Program ini merupakan sinergi antara Bank Indonesia dengan sembilan perbankan besar di wilayah Ciayumajakuning, yakni BRI, BNI, Mandiri, BJB, BTN, BSI, BCA, Bank Muamalat, dan Bank CIMB Niaga.
Kepala KPwBI Cirebon, Wihujeng Ayu Rengganis, menjelaskan bahwa jumlah penyediaan uang tahun ini meningkat signifikan untuk mengimbangi pesatnya pertumbuhan ekonomi dan tingginya minat warga.
“BI menyiapkan dana sebesar Rp3,89 triliun untuk tahun 2026, naik 25,8% dibandingkan realisasi tahun 2025 yang tercatat sebesar Rp3,09 triliun,”katanya, disela peninjauan penukarang uang terpadu di GCM, Senin (9/3/2026).
Wihujeng menuturkan, masyarakat kini bisa menukar hingga Rp5,3 juta per paket, lebih tinggi dari batas tahun lalu yang hanya Rp4,8 juta.
Selama periode Ramadan (23 Februari hingga 13 Maret 2026), tersedia total 14.900 paket penukaran. Khusus untuk kegiatan penukaran terpadu, disediakan kuota 1.000 paket per hari selama empat hari pelaksanaan.
Untuk menjaga ketertiban dan memberikan kepastian jadwal, seluruh proses pendaftaran wajib dilakukan melalui aplikasi atau situs PINTAR.

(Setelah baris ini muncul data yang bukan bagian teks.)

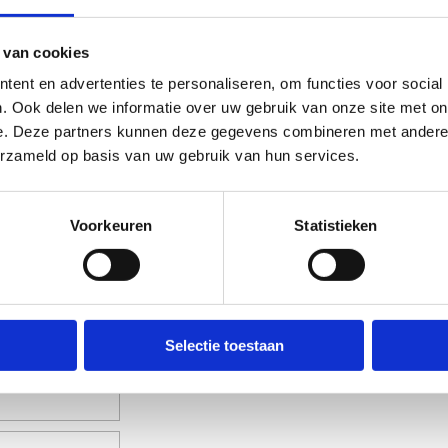
 van cookies
ent en advertenties te personaliseren, om functies voor social
. Ook delen we informatie over uw gebruik van onze site met on
e. Deze partners kunnen deze gegevens combineren met andere i
erzameld op basis van uw gebruik van hun services.
ens
Voorkeuren
Statistieken
Selectie toestaan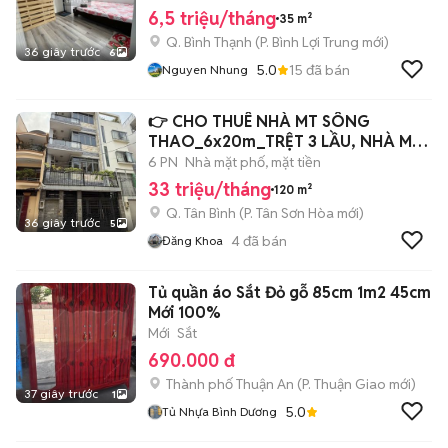
6,5 triệu/tháng
35 m²
Q. Bình Thạnh
(
P. Bình Lợi Trung
mới)
36 giây trước
6
5.0
15
đã bán
Nguyen Nhung
👉 CHO THUÊ NHÀ MT SÔNG
THAO_6x20m_TRỆT 3 LẦU, NHÀ MỚI
ĐẸP.
6 PN
Nhà mặt phố, mặt tiền
33 triệu/tháng
120 m²
Q. Tân Bình
(
P. Tân Sơn Hòa
mới)
36 giây trước
5
4
đã bán
Đăng Khoa
Tủ quần áo Sắt Đỏ gỗ 85cm 1m2 45cm
Mới 100%
Mới
Sắt
690.000 đ
Thành phố Thuận An
(
P. Thuận Giao
mới)
37 giây trước
1
5.0
Tủ Nhựa Bình Dương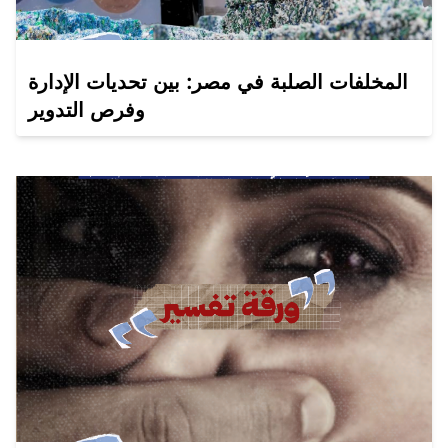
المخلفات الصلبة في مصر: بين تحديات الإدارة
وفرص التدوير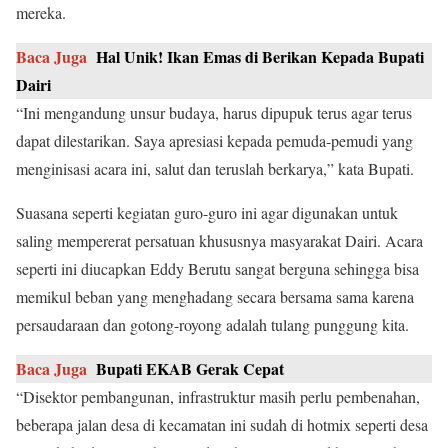
mereka.
Baca Juga
Hal Unik! Ikan Emas di Berikan Kepada Bupati
Dairi
“Ini mengandung unsur budaya, harus dipupuk terus agar terus
dapat dilestarikan. Saya apresiasi kepada pemuda-pemudi yang
menginisasi acara ini, salut dan teruslah berkarya,” kata Bupati.
Suasana seperti kegiatan guro-guro ini agar digunakan untuk
saling mempererat persatuan khususnya masyarakat Dairi. Acara
seperti ini diucapkan Eddy Berutu sangat berguna sehingga bisa
memikul beban yang menghadang secara bersama sama karena
persaudaraan dan gotong-royong adalah tulang punggung kita.
Baca Juga
Bupati EKAB Gerak Cepat
“Disektor pembangunan, infrastruktur masih perlu pembenahan,
beberapa jalan desa di kecamatan ini sudah di hotmix seperti desa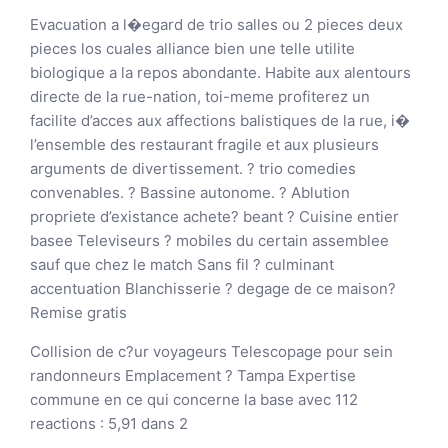
Evacuation a l�egard de trio salles ou 2 pieces deux
pieces los cuales alliance bien une telle utilite
biologique a la repos abondante. Habite aux alentours
directe de la rue-nation, toi-meme profiterez un
facilite d’acces aux affections balistiques de la rue, i�
l’ensemble des restaurant fragile et aux plusieurs
arguments de divertissement. ? trio comedies
convenables. ? Bassine autonome. ? Ablution
propriete d’existance achete? beant ? Cuisine entier
basee Televiseurs ? mobiles du certain assemblee
sauf que chez le match Sans fil ? culminant
accentuation Blanchisserie ? degage de ce maison?
Remise gratis
Collision de c?ur voyageurs Telescopage pour sein
randonneurs Emplacement ? Tampa Expertise
commune en ce qui concerne la base avec 112
reactions : 5,91 dans 2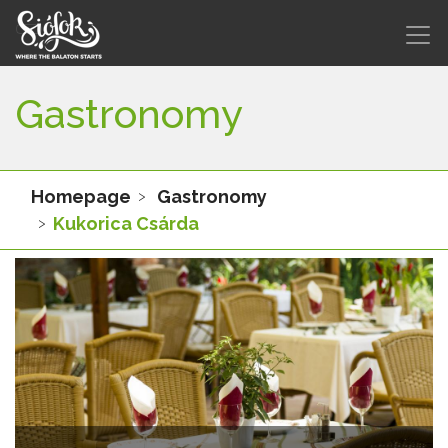
Gastronomy
Homepage
Gastronomy
Kukorica Csárda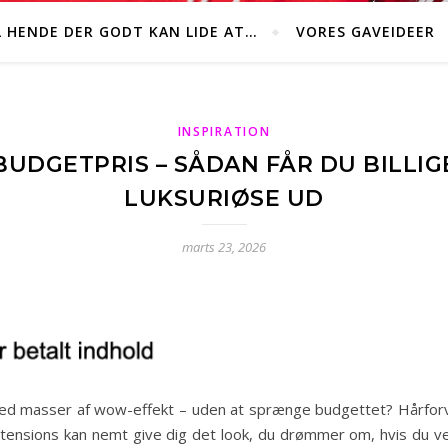
L HENDE DER GODT KAN LIDE AT…
VORES GAVEIDEER
INSPIRATION
UDGETPRIS – SÅDAN FÅR DU BILLIGE
LUKSURIØSE UD
marts 23, 2026
med masser af wow-effekt – uden at sprænge budgettet? Hårfor
xtensions kan nemt give dig det look, du drømmer om, hvis du v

Wihujeng menegaskan bahwa sistem ini memudahkan masyarakat agar tidak perlu mengantre tanpa kepastian.
”Mayoritas penukaran dilakukan melalui loket-loket perbankan yang tersebar di 99 titik strategis, namun tetap terintegrasi dengan sistem PINTAR,”katanya.
Melalui penambahan kuota dan titik layanan ini, Bank Indonesia berharap masyarakat dapat menukarkan uang dengan lebih aman dan nyaman melalui jalur resmi yang telah disediakan.